Ele voltou-se para o velho muro arruinado. Indicou com o olhar o portão de
ferro, carcomido pela ferrugem.
– Cemitério abandonado, meu anjo. Vivos e mortos, desertaram todos. Nem os
fantasmas sobraram, olha aí como as criancinhas brincam sem medo – acrescentou,
lançando um olhar às crianças rodando na sua ciranda. Ela tragou lentamente.
Soprou a fumaça na cara do companheiro. Sorriu. – Ricardo e suas idéias. E
agora? Qual é o programa?
Brandamente ele a tomou pela cintura.
– Conheço bem tudo isso, minha gente está enterrada aí. Vamos entrar um instante
e te mostrarei o pôr do sol mais lindo do mundo.
Perplexa, ela encarou-o um instante. E vergou a cabeça para trás numa risada.
– Ver o pôr do sol!…Ah, meu Deus…Fabuloso, fabuloso!…Me implora um último
encontro, me atormenta dias seguidos, me faz vir de longe para esta buraqueira,
só mais uma vez, só mais uma! E para quê? Para ver o pôr do sol num cemitério…

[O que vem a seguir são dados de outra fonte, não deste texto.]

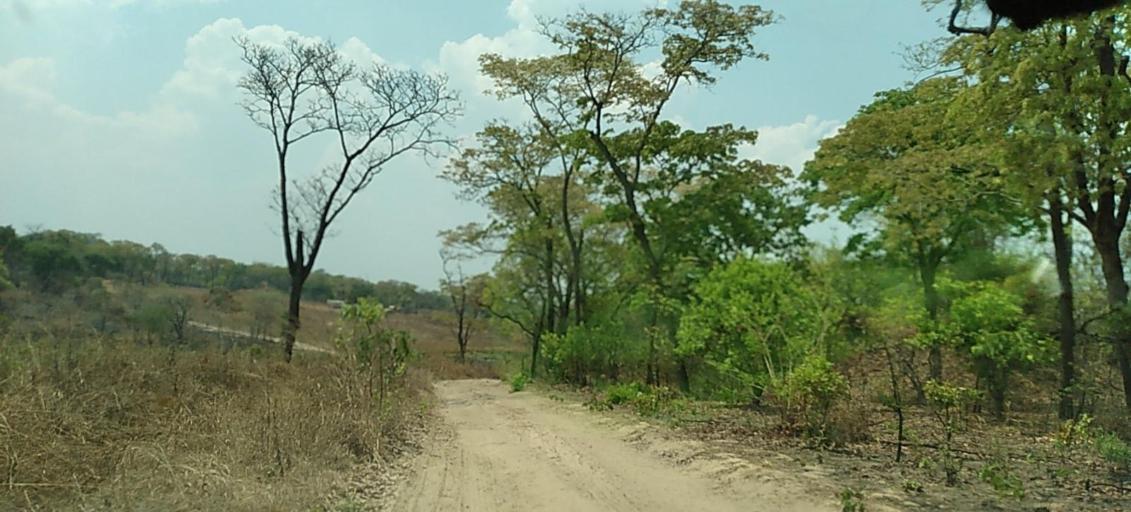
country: ZM
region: North-Western
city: Kabompo
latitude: -13.6358
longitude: 24.3849
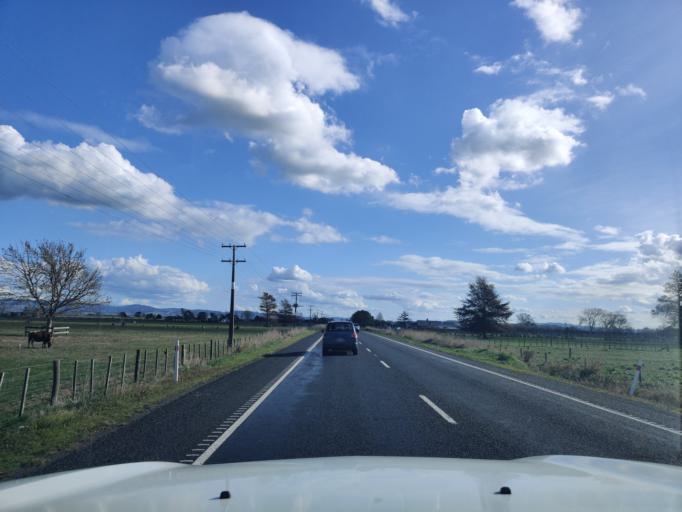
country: NZ
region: Waikato
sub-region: Hauraki District
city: Ngatea
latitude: -37.2726
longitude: 175.5200
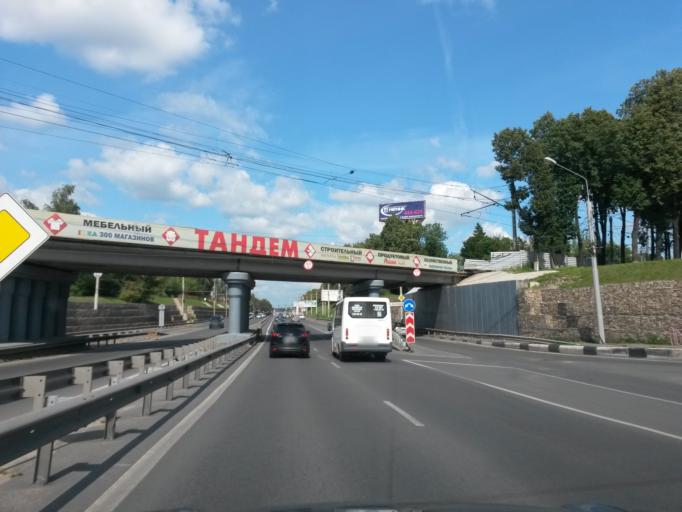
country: RU
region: Jaroslavl
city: Yaroslavl
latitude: 57.6017
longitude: 39.8768
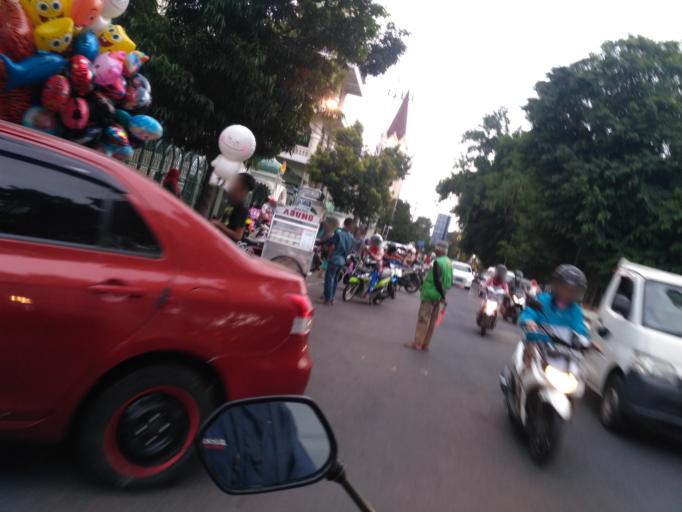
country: ID
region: East Java
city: Malang
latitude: -7.9828
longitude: 112.6301
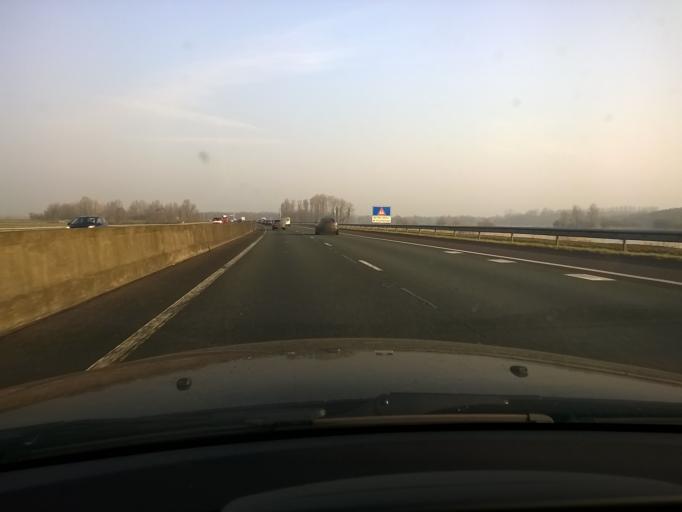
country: NL
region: Groningen
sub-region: Gemeente Haren
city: Haren
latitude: 53.1433
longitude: 6.6076
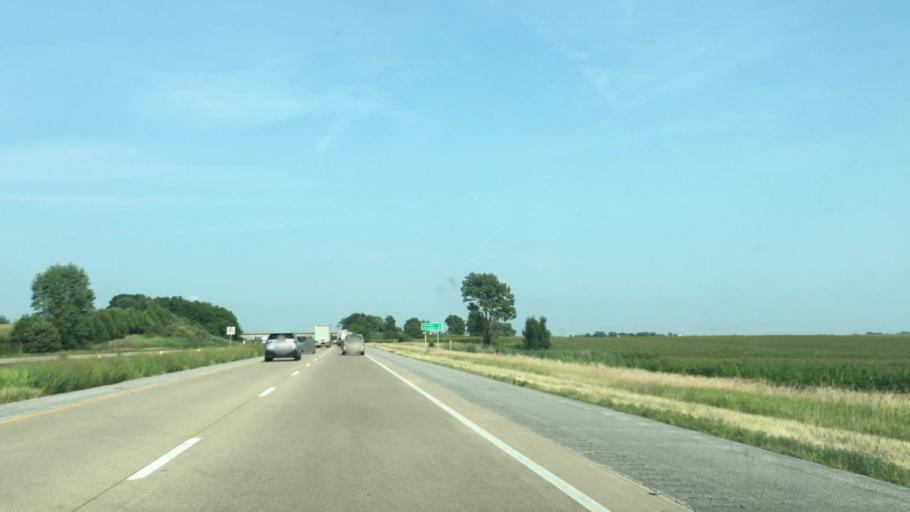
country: US
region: Iowa
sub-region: Cedar County
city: Durant
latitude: 41.6331
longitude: -90.9059
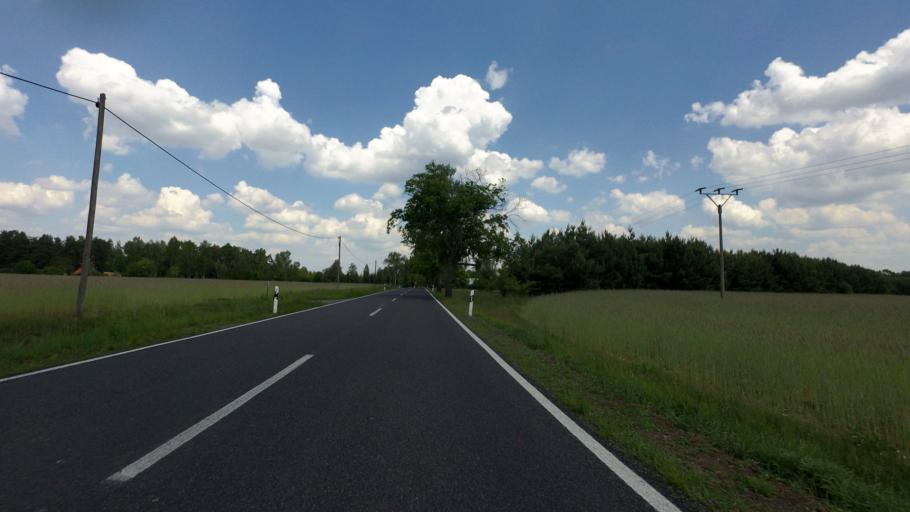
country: DE
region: Brandenburg
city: Lieberose
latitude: 51.9786
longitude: 14.2161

Ele riu também, afetando encabulamento como um menino pilhado em falta.
– Raquel minha querida, não faça assim comigo. Você sabe que eu gostaria era de
te levar ao meu apartamento, mas fiquei mais pobre ainda, como se isso fosse
possível. Moro agora numa pensão horrenda, a dona é uma Medusa que vive
espiando pelo buraco da fechadura…
– E você acha que eu iria?
– Não se zangue, sei que não iria, você está sendo fidelíssima. Então pensei,
se pudéssemos conversar um instante numa rua afastada…- disse ele,
aproximando-se mais. Acariciou-lhe o braço com as pontas dos dedos. Ficou
sério. E aos poucos, inúmeras rugazinhas foram se formando em redor dos seus olhos
ligeiramente apertados. Os leques de rugas se aprofundaram numa expressão
astuta. Não era nesse instante tão jovem como aparentava. Mas logo sorriu e a
rede de rugas desapareceu sem deixar vestígio. Voltou-lhe novamente o ar
inexperiente e meio desatento –Você fez bem em vir.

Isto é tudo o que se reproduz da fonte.